Collection entries:
- Opening Delimiter -

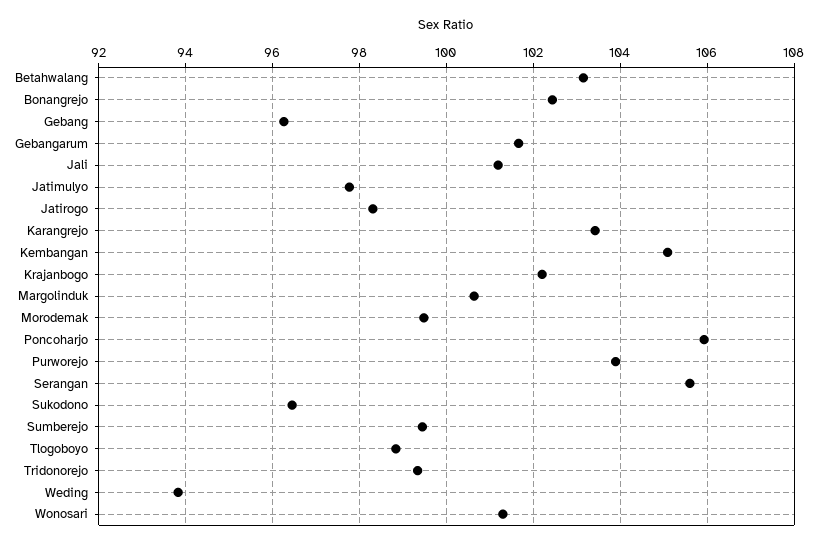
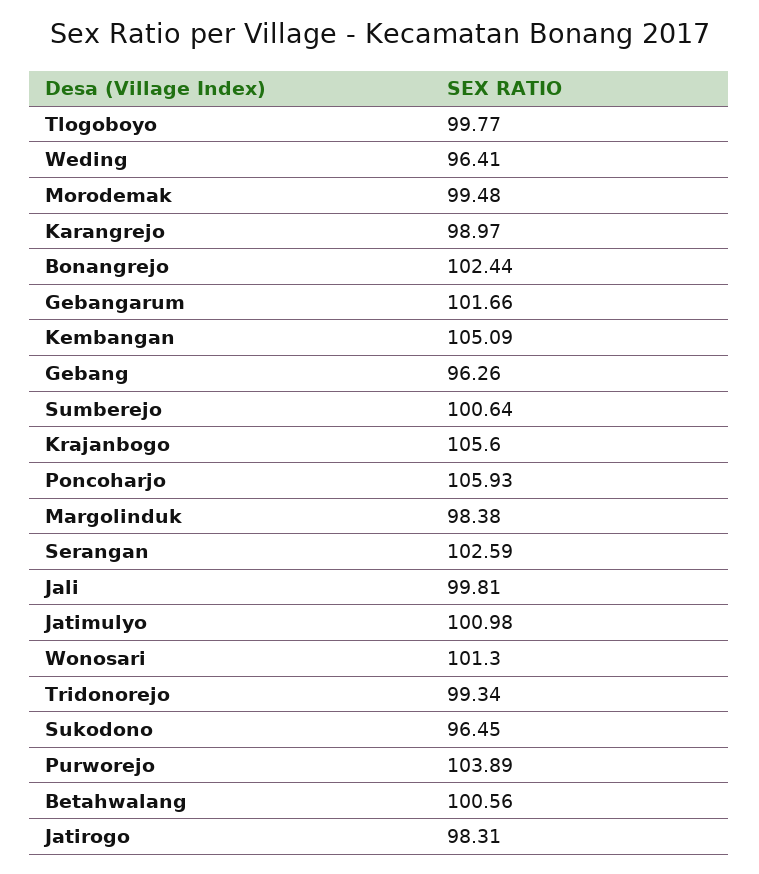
  {
-   "Betahwalang": 103.2,
+   "Betahwalang": 100.56,
    "Bonangrejo": 102.44,
    "Gebang": 96.26,
    "Gebangarum": 101.66,
-   "Jali": 101.2,
+   "Jali": 99.81,
-   "Jatimulyo": 97.8,
+   "Jatimulyo": 100.98,
    "Jatirogo": 98.31,
-   "Karangrejo": 103.4,
+   "Karangrejo": 98.97,
    "Kembangan": 105.09,
-   "Krajanbogo": 102.2,
+   "Krajanbogo": 105.6,
-   "Margolinduk": 100.6,
+   "Margolinduk": 98.38,
    "Morodemak": 99.48,
    "Poncoharjo": 105.93,
    "Purworejo": 103.89,
-   "Serangan": 105.6,
+   "Serangan": 102.59,
    "Sukodono": 96.45,
-   "Sumberejo": 99.4,
+   "Sumberejo": 100.64,
-   "Tlogoboyo": 98.8,
+   "Tlogoboyo": 99.77,
    "Tridonorejo": 99.34,
-   "Weding": 93.8,
+   "Weding": 96.41,
    "Wonosari": 101.3
  }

- Closing Delimiter -

EXERCISE BRIEF
Leave out the pictures and retype every line above exactly.

EXERCISE RESPONSE
  {
-   "Betahwalang": 103.2,
+   "Betahwalang": 100.56,
    "Bonangrejo": 102.44,
    "Gebang": 96.26,
    "Gebangarum": 101.66,
-   "Jali": 101.2,
+   "Jali": 99.81,
-   "Jatimulyo": 97.8,
+   "Jatimulyo": 100.98,
    "Jatirogo": 98.31,
-   "Karangrejo": 103.4,
+   "Karangrejo": 98.97,
    "Kembangan": 105.09,
-   "Krajanbogo": 102.2,
+   "Krajanbogo": 105.6,
-   "Margolinduk": 100.6,
+   "Margolinduk": 98.38,
    "Morodemak": 99.48,
    "Poncoharjo": 105.93,
    "Purworejo": 103.89,
-   "Serangan": 105.6,
+   "Serangan": 102.59,
    "Sukodono": 96.45,
-   "Sumberejo": 99.4,
+   "Sumberejo": 100.64,
-   "Tlogoboyo": 98.8,
+   "Tlogoboyo": 99.77,
    "Tridonorejo": 99.34,
-   "Weding": 93.8,
+   "Weding": 96.41,
    "Wonosari": 101.3
  }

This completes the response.